5. Prepare for job interviews, says Altres’ Bower. Sit down with people in the industry to pick their brains. Role-play with a friend and practice answering tough questions. Research the company so you know how your skills mesh with what it needs. When you land an interview, exude positive energy and confidence. Nobody wants to listen to a downer. Talk about your experience and skills. And if a prospective employer asks why you were let go, say that while you gave it your all, the job wasn’t a good fit for you. If you were let go, says Kelly Services district manager Brenton Wong, “maybe it was telling you that you weren’t right for the position. … It’s actually a good thing that people get laid off. It affords them an opportunity to find out what they’re truly passionate about.”
6. In the interview, don’t immediately ask what the pay and benefits are. Instead, ask how you can help the company and fit into the company’s needs. Offer flexibility on pay, hours and scheduling. Avoid saying you’re interested because you just need a job.
“Because I’m now with staffing services, I see a lot of people come through our doors and they were in management and they’re very adamant that they’re not willing to go down in pay … That just shuts the door,” says Michelle Neumann, an Altres manager. “Be humble and open to anything.”
Afterward send a thank you note or e-mail immediately. Not only does it speak to your manners and professionalism, it shows you’re really interested and helps them remember you.
7. Don’t just go looking for a job, look for what you’re passionate about. One-third of your life will be spent on the job, so you ought to love what you’re doing, says Brenton Wong of Kelly Services. Do a self-assessment of your strengths, weaknesses, skills and passions, then look for employment in that area. “As an employer, that’s what I look for – someone fired up, eager to learn, a hard worker,” says Wong.

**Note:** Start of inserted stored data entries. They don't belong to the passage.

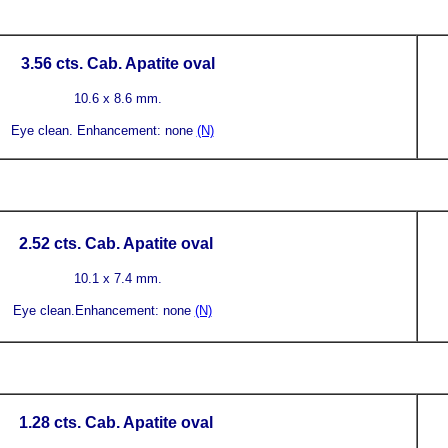
3.56
cts. Cab. Apatite
oval
10.6 x 8.6 mm.
Eye clean.
Enhancement: none
(N)
2.52
cts. Cab. Apatite
oval
10.1 x 7.4 mm.
Eye clean.
Enhancement: none
(N)
1.28
cts. Cab. Apatite
oval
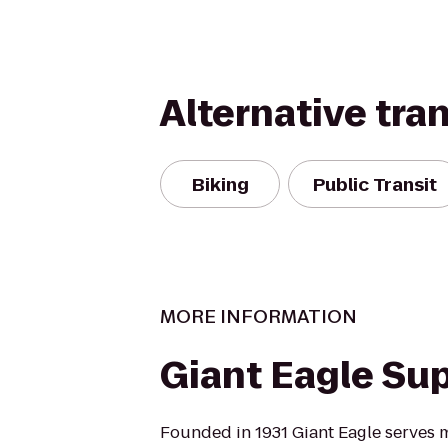
Alternative tra
Biking
Public Transit
MORE INFORMATION
Giant Eagle Su
Founded in 1931 Giant Eagle serves m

8. Dress right for an interview. Look neat and wear a skirt and blouse, or a dress, if you’re a woman, or nice slacks and a neatly pressed shirt if you’re a man. A suit isn’t necessary for a woman, says Signe Godfrey, president of Olsten, one of the state’s top staffing agencies. Olsten surveyed 100 companies in the past five months, and found that companies no longer expect women to wear suits. The survey found that even sleeveless tops are now acceptable. But avoid tank tops or anything low-cut. Also acceptable now are open-toed shoes or slip-on sandals with a small heel, but nothing that looks like slippers. For the executive suite, a little dressier outfit is appropriate, including a jacket.
9. If you’re lacking important skills, take courses and get yourself up to speed. Community colleges teach computer skills at a reasonable cost.
If you’ve never worked in an office or are coming right out of high school, practice skills such as answering the phone, greeting strangers and being helpful to customers. Before the downturn, Olsten’s Godfrey offered a four- to six-week “school” to train workers in business etiquette. Check with the company (523-3313) to see when it will be offered again as the economy improves.
If you already have a job, but are worried about hanging on …
A. Prove you care: Don’t be a clock-watcher; don’t leave on the stroke of 5 p.m.; and pitch in for extra work or responsibility by saying, “I can do it.” “Everybody really needs to take into account how their employers are struggling through this situation,” says Godfrey.
B. Bower of Altres also suggests being punctual; completing tasks beyond your job description; helping co-workers finish projects; and, of course, being enthusiastic.
C. It would also help to follow most of the job-hunting tips in 2, 8 and 9.